# TEXT FOR ANALYSIS:
*** Begin section ***

And so you want to make sure you’re making your strategic bets on the rates opportunities and the rates in the right order. And so we are in the process of organizing all of those ideas as we had our initial upside, we have a good year where our direction is going which we think will be differentiated in the marketplace.
And at some point along the way here, I’m sure we will have at events where we sit down with all of you and share all of that. But right now we are still a little early to do it but I see a lot of structural opportunities here in this platform to drive differentiated value propositions for our clients and ultimately for our share price.
Geoff Kwan
Okay. And if I can maybe just ask one last question, when I think about the M&A landscape with respect to the Canadian asset managers doing acquisitions, there hasn’t really been a lot I would say from the domestic perspective at least of size and we've seen of the deals tended to be outside of Canada.
Just wanted to get your thoughts on that, is it limited opportunities within Canada and going forward we should probably expect to see more call it international acquisitions or investments like with your China AMC transaction?
Jeffrey Carney
Yes, I think you should think that we are looking across the globe. And we run a boutique model and so we are very flexible in the way that we operate with Mackenzie, and it’s pretty easy to – as we find the right skill set and right team in the market, and we can just bold them on as another team for Mackenzie, we’re going to do that.
But we do have relationships, globally we look for unique and differentiated value proposition in the marketplace and if we can find something where we think we can add value, and they can add value, then we will certainly take a look at that.
Geoff Kwan
Okay.
Barry McInerney
I just want to reiterate what Jeff said with the overall IGM Financial strategy is obviously what we at McKenzie deploy in terms of looking for opportunities. Again that’s looking for potentially investing select high growth geographies which obviously we did very strongly in China to innovation so just as we’re looking for innovation and scale.
We are positioned very well in Canada, we build our scale organically again from the expanding sales force to our strong investment performance to launch some really neat relevant best products and our strong brand. So we think we are very well positioned to continue to build our scale in Canada overnight, but always looking for opportunities that fit in one of those three criteria.
Geoff Kwan
Okay, great. Thank you.

*** End section ***

# DATASET EXTRACT:
*** Begin section ***

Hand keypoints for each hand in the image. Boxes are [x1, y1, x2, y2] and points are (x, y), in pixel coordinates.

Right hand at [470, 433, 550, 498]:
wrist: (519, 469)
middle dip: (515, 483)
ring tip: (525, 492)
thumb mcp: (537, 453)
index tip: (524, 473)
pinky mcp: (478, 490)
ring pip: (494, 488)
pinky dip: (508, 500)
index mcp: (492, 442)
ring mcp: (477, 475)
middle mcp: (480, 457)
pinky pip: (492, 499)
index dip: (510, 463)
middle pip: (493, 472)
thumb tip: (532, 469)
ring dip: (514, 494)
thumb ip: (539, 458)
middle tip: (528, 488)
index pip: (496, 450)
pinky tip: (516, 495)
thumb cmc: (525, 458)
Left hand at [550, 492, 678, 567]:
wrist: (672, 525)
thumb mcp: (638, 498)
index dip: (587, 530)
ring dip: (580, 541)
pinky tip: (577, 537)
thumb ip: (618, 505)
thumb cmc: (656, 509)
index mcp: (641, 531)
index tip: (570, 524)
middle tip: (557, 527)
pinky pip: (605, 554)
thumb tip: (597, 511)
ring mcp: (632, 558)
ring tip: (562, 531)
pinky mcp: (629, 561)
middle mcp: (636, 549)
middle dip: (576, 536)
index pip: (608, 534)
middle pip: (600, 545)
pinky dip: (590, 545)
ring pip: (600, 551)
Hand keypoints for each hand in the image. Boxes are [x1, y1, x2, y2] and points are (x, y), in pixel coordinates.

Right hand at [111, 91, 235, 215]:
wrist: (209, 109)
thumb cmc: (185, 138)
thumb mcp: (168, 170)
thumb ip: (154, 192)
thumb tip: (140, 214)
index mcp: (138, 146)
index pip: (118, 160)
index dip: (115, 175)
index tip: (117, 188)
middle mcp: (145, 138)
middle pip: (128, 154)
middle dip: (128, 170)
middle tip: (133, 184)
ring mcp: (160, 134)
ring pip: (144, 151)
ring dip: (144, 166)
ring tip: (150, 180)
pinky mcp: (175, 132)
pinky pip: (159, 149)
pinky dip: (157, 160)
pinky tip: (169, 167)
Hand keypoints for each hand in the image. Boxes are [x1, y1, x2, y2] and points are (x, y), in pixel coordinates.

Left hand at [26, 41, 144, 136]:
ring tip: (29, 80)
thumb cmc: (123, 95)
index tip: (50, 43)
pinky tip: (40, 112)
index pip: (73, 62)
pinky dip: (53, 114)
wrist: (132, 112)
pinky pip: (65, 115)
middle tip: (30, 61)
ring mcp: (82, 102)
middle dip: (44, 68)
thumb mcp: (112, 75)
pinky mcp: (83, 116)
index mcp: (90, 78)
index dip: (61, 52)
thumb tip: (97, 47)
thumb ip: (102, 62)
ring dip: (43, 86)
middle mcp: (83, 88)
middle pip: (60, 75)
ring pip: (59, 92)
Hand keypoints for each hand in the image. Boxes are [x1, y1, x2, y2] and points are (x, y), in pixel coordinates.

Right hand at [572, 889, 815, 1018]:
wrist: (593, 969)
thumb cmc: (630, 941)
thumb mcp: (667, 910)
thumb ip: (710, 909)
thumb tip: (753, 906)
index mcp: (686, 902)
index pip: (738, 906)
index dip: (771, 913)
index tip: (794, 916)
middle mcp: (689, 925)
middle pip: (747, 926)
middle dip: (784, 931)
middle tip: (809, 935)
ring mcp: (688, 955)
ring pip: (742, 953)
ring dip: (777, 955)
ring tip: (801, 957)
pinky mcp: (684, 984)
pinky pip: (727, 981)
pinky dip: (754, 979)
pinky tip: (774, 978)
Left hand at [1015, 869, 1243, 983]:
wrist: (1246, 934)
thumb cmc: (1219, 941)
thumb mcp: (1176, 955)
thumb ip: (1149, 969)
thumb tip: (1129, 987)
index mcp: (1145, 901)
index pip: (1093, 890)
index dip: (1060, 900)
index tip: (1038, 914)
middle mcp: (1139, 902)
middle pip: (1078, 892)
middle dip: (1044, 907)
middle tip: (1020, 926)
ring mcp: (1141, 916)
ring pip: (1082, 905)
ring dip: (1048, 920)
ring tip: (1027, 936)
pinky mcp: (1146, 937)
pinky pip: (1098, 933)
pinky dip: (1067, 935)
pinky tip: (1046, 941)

*** End section ***
*** Begin section ***

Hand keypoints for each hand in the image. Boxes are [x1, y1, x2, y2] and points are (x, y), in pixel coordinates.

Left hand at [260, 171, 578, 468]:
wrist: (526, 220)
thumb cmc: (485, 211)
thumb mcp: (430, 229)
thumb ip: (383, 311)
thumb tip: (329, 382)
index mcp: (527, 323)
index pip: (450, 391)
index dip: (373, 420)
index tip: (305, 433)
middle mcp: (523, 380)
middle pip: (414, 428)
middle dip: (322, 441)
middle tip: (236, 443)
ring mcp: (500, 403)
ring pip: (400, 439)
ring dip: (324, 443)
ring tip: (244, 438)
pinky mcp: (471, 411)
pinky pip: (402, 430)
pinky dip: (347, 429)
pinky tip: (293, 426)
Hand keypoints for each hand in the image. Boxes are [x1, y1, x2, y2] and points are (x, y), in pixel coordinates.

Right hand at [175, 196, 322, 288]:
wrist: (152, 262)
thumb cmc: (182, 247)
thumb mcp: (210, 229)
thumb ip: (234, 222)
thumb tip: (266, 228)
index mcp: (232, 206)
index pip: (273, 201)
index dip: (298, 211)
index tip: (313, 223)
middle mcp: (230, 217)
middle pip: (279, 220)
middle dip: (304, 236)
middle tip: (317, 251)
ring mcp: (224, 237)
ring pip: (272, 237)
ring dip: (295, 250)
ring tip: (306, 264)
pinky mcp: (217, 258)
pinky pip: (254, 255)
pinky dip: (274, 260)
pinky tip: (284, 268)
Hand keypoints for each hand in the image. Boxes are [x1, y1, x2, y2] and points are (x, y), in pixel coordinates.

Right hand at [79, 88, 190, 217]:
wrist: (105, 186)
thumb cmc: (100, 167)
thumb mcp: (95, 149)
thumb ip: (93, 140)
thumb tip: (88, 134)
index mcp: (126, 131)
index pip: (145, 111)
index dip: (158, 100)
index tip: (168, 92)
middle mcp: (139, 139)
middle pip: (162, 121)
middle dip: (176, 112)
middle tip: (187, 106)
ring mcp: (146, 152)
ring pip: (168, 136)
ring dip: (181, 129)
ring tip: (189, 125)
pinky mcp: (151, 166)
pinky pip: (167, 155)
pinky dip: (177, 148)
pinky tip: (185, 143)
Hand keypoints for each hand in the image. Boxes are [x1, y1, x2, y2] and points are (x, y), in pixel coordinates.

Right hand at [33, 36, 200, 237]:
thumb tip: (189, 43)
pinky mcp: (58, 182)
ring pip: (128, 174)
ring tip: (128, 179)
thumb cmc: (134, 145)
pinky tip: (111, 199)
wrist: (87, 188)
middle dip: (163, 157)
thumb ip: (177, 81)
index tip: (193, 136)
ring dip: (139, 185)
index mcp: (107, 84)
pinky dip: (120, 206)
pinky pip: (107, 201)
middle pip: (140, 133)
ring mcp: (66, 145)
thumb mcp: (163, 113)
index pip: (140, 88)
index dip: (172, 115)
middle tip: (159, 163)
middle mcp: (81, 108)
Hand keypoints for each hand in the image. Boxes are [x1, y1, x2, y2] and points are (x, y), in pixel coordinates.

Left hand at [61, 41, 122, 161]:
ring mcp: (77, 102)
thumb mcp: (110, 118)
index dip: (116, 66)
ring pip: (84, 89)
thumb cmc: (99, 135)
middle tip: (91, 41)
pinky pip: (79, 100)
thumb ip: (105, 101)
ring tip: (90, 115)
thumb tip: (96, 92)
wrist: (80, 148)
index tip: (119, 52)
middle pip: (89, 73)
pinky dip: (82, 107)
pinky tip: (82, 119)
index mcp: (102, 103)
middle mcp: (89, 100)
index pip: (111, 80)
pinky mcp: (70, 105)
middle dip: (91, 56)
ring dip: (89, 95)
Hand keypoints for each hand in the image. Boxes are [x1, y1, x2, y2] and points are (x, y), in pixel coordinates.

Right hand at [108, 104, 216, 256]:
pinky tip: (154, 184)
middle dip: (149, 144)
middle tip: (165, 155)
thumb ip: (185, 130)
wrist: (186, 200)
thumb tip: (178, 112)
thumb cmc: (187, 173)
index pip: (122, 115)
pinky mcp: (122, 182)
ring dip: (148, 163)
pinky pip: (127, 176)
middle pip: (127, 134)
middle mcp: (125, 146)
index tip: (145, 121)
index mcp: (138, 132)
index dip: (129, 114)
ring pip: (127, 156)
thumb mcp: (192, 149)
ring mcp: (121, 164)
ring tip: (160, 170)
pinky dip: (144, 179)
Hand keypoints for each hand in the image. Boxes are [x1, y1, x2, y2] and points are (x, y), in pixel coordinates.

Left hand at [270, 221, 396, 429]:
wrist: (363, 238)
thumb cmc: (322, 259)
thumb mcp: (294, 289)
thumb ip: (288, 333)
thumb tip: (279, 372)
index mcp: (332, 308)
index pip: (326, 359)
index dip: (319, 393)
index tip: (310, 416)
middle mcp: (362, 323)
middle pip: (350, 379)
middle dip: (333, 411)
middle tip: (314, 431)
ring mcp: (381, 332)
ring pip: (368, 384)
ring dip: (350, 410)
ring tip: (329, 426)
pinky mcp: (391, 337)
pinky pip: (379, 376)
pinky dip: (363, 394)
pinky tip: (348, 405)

*** End section ***
*** Begin section ***

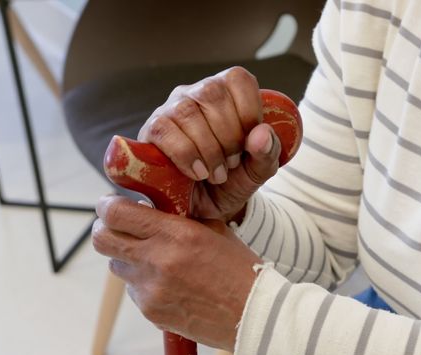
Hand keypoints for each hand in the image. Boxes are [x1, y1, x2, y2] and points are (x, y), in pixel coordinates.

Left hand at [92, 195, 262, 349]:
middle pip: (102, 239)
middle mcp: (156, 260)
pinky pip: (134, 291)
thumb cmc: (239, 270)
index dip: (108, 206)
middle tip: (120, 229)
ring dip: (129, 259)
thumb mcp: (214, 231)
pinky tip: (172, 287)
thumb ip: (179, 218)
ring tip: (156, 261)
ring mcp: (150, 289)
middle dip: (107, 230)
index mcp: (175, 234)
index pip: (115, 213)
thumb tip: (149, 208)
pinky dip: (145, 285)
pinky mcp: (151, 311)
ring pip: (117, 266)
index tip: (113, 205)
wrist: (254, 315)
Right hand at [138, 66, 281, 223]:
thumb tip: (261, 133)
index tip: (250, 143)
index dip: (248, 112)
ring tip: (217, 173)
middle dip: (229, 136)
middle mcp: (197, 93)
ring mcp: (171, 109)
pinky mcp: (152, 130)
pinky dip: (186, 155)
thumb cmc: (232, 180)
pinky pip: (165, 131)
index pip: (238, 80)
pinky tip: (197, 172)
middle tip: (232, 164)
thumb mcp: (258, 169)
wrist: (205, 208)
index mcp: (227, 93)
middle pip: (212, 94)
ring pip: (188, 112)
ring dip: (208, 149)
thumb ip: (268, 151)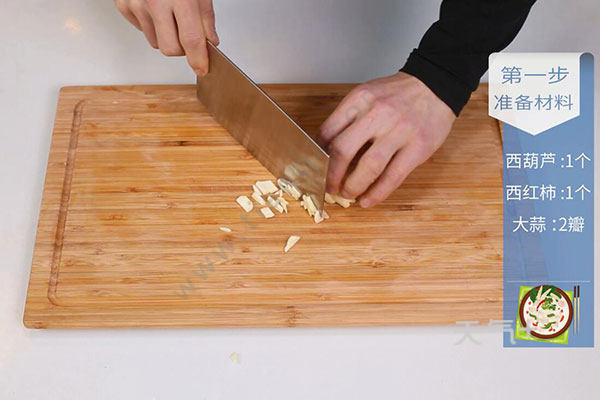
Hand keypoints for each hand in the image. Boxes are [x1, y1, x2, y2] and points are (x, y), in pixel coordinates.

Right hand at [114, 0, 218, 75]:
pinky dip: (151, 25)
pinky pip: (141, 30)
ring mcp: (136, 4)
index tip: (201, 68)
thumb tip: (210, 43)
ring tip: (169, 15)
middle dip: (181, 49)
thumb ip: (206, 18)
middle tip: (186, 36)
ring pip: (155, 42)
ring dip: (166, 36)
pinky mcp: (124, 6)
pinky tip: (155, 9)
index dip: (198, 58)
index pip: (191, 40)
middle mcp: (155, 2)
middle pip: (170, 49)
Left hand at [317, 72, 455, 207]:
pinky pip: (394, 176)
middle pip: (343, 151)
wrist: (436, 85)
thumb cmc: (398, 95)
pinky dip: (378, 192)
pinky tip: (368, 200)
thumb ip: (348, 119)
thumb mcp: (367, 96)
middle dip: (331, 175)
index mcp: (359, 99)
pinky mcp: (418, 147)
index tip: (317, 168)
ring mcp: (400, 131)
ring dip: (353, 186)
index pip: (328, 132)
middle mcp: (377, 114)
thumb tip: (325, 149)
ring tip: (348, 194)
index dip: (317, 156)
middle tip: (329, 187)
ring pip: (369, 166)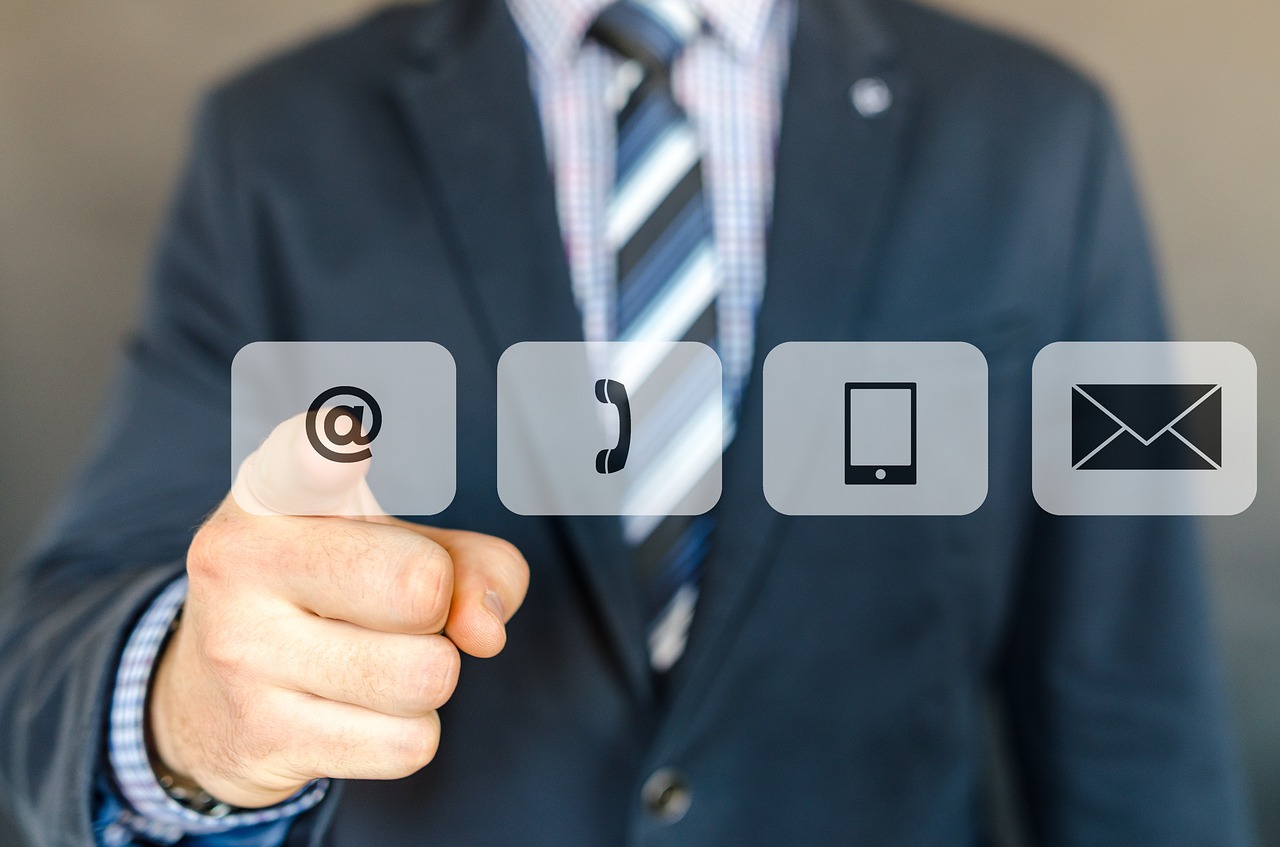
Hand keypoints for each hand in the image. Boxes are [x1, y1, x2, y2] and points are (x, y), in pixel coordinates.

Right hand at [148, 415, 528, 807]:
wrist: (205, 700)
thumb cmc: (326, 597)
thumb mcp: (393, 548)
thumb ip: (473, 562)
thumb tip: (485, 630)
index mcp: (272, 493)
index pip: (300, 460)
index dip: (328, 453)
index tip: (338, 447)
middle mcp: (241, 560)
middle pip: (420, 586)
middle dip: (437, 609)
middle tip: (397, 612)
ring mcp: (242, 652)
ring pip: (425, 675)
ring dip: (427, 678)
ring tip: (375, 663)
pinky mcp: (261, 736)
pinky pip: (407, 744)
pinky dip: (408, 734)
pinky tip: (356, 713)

*** End section ***

# WORK REQUEST A:
In the conference call transcript, which transaction does the analyst give as an example of an international acquisition or investment?
# WORK REQUEST B:
Rewrite the passage of the conference call transcript from "Just wanted to" up to and including "look at that.", changing "boutique model" to "multi-boutique model".
# WORK REQUEST C:
Carry on the conference call transcript from its last line.

# REPLY A:
The China AMC transaction.

# REPLY B:
Just wanted to get your thoughts on that, is it limited opportunities within Canada and going forward we should probably expect to see more call it international acquisitions or investments like with your China AMC transaction?
Jeffrey Carney
Yes, I think you should think that we are looking across the globe. And we run a multi-boutique model and so we are very flexible in the way that we operate with Mackenzie, and it’s pretty easy to – as we find the right skill set and right team in the market, and we can just bold them on as another team for Mackenzie, we’re going to do that.
But we do have relationships, globally we look for unique and differentiated value proposition in the marketplace and if we can find something where we think we can add value, and they can add value, then we will certainly take a look at that.

# REPLY C:
Operator
Thank you. The next question is from Paul Holden from CIBC.
Please go ahead.
Paul Holden
Thank you. Good afternoon.
Jeff, with respect to your decision to reduce the number of consultants plus four year is pretty clear the strategy, there is to high grade the quality of those people. Is there any actions you are taking or plan to take to do something similar with respect to consultants to have more than four years experience.
I’m not taking about reducing headcount but putting in more programs or other actions to improve quality and effectiveness there.
Jeffrey Carney
Absolutely. I touched on the CFP and making that mandatory, so that’s huge.
And then we’ve built new systems for them. We’ve got better tools for them.
There is lot of different ideas in the hopper that people are bringing to me but we’re going to do everything we can to make them as productive as possible and we are using our resources to do that. That includes having products that are performing well so that they are easier to sell and includes some great work we’ve done on insurance and then obviously new products with fee based accounts and everything else.
We have a lot of tools to with now and it’s really just getting them comfortable with all of them and getting used to using these new structures. But we’ve already seen a huge tick up from some of our bigger advisors and I’m sure that will translate through the whole organization.
So there is a lot more opportunity now for this firm and then with this new platform, we can host every product you can imagine and so it gives us the breadth now to serve high net worth clients as well as there should be significant productivity left over time.
Paul Holden
Okay. And this is a very important philosophical change in terms of how the company is run.
It used to be drive gross sales through numbers and now it’s drive gross sales through higher quality and you believe we can do better sales under this strategy versus the prior strategy.
Jeffrey Carney
Exactly. It’s just a more simple model to run.
And but think about sorting of going up market a little bit and then a simple model run you’ve got advisers with the resources that they need to be successful. And just the fact that our average assets are at 34 versus what your math might have suggested was much smaller.
That advisor has resources available to them to be successful.
Paul Holden
Okay. And then I understand the motive wasn’t to reduce cost but imagine there are some savings associated with this decision.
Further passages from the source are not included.